Ruthellen Josselson, PhD,
Fielding Graduate University, USA

“Bet you think this song is about you":
Whose Narrative Is It in Narrative Research?

Who “owns” the narrative in narrative research? Whose experience is being represented and for what purpose? This talk will explore the murky area between re-presentation and representation and the implications of the murkiness for both the participant and the researcher. Narratives are frozen moments of lives in process and it is to processes that our research is addressed. What are the implications for the participant as we move from the static to the dynamic and interpretive? In what ways is narrative research “about” the participant? And what do we do when our participants may not find themselves mirrored in our work? These are the questions that this talk will address.

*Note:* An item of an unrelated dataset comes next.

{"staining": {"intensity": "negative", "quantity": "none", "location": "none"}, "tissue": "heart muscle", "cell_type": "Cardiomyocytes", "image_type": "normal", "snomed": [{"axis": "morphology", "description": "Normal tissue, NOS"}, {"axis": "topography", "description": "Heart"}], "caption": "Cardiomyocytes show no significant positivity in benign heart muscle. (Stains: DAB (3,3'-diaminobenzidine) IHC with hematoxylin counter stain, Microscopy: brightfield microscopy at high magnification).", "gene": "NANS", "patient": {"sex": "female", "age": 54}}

Ruthellen Josselson, Ph.D., ABPP is a Professor of Clinical Psychology at The Fielding Graduate University and was formerly a Professor at The Hebrew University of Jerusalem and a Visiting Professor at Harvard University. She is the author of Playing Pygmalion: How People Create One Another; Revising Herself: The Story of Women's Identity from College to Midlife and The Space Between Us: Exploring the Dimensions of Human Relationships. She has co-edited eleven volumes of the Annual, The Narrative Study of Lives and is a founder of the Society for Qualitative Inquiry. She received both the Henry A. Murray Award and the Theodore R. Sarbin Award from the American Psychological Association and a Fulbright Fellowship.